#### TO DO:
In the article on Chinese startups listing on Western stock exchanges, which company backs Viomi Technology?

#### PASSAGE SHOWN:
-----

This is the fourth story in a weeklong series on China. 

It’s true that names like Xiaomi and Meituan have become progressively better-known outside of China.

But the Western stock exchanges are about to become home to an even larger stable of promising Chinese upstarts, and many of them stand to give the more-established players a run for their money, both in established industries and brand new ones.

The result is a new and unfamiliar global landscape where existing hegemonies can’t count on inertia and name recognition any longer.

Some Examples To Watch

There’s probably no better way to dive into this topic than to look at some of the most recent and successful Chinese companies going public on American stock exchanges.

The first is CooTek, a Chinese software keyboard developer. The company raised $52.2 billion through its recent IPO on the NYSE. It enjoyed 238 percent growth in 2017 and intends to make its products available in 72 different languages throughout the world.

Next is a company called LAIX, which debuted on the NYSE for $71 million. The company is the developer of an AI-driven language-learning platform to help Chinese students and professionals learn English and vice versa. Along with CooTek, LAIX seems to exist to reduce the friction of communicating in—or translating between—many world languages.

The third example is Viomi Technology. The company has the backing of the aforementioned Xiaomi, which already enjoys name recognition in the West. Viomi’s IPO on NASDAQ totaled $102.6 million. The company’s mission is to develop connected in-home appliances to rival Amazon, Google and now Facebook.

Many in the West believe that the Western world, and the U.S. in particular, have a de facto supremacy across multiple world stages, not the least of which is technological innovation. But the early financial success of these Chinese startups seems to indicate that nothing can be taken for granted any longer. The very geographical distribution of economic opportunity is shifting, with China climbing the ranks to currently sit at number six among the most desirable locations for companies to expand their presence.

So what are the lessons we can learn from these and other recent IPOs about the current state of global innovation? Here are four timely ones.

Globalization Continues amid Trade Spats and Tariff Wars

The successful IPOs of Chinese companies on “American turf” prove that globalization and competitive innovation are largely immune from flavor-of-the-day politics and bloviation designed to score political points. Chinese companies are taking the risk of seeking success on American shores, thanks in part to how much more quickly IPOs are approved in the U.S. than in China, even if their success is far from certain.

-----

#### DATASET ENTRIES:
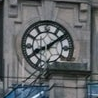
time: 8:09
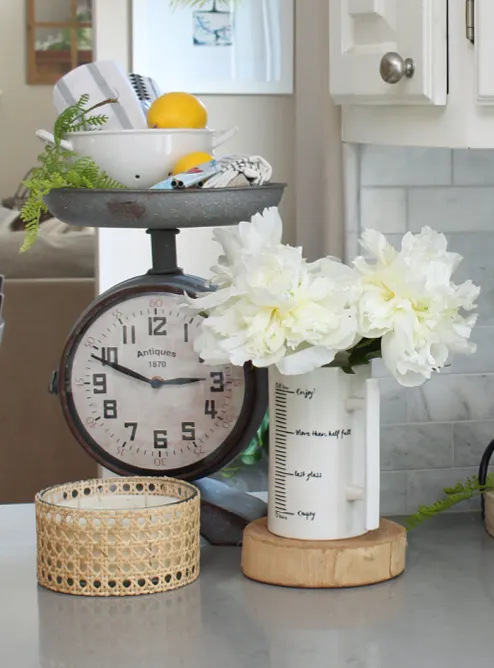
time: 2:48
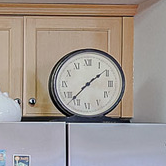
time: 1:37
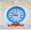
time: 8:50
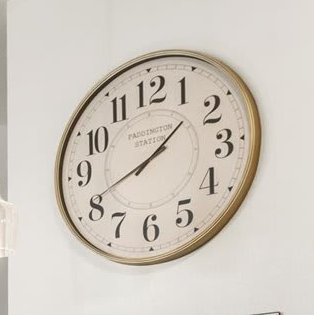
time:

-----

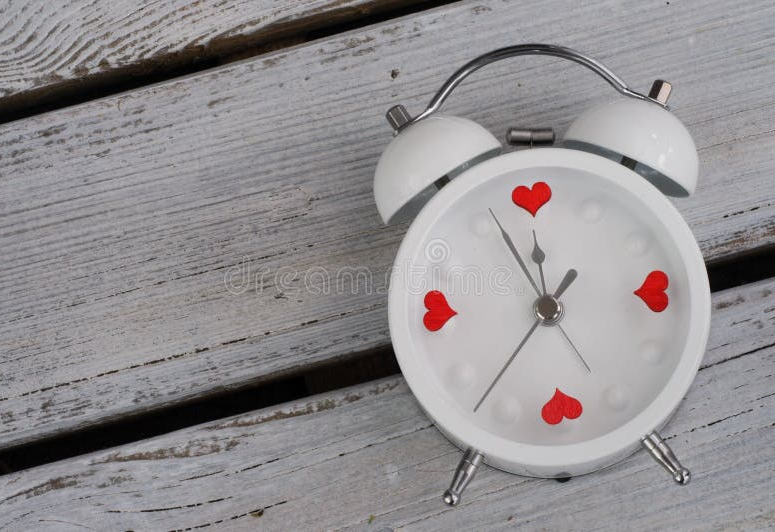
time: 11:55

-----

#### SOLUTION TO THE EXERCISE:
Xiaomi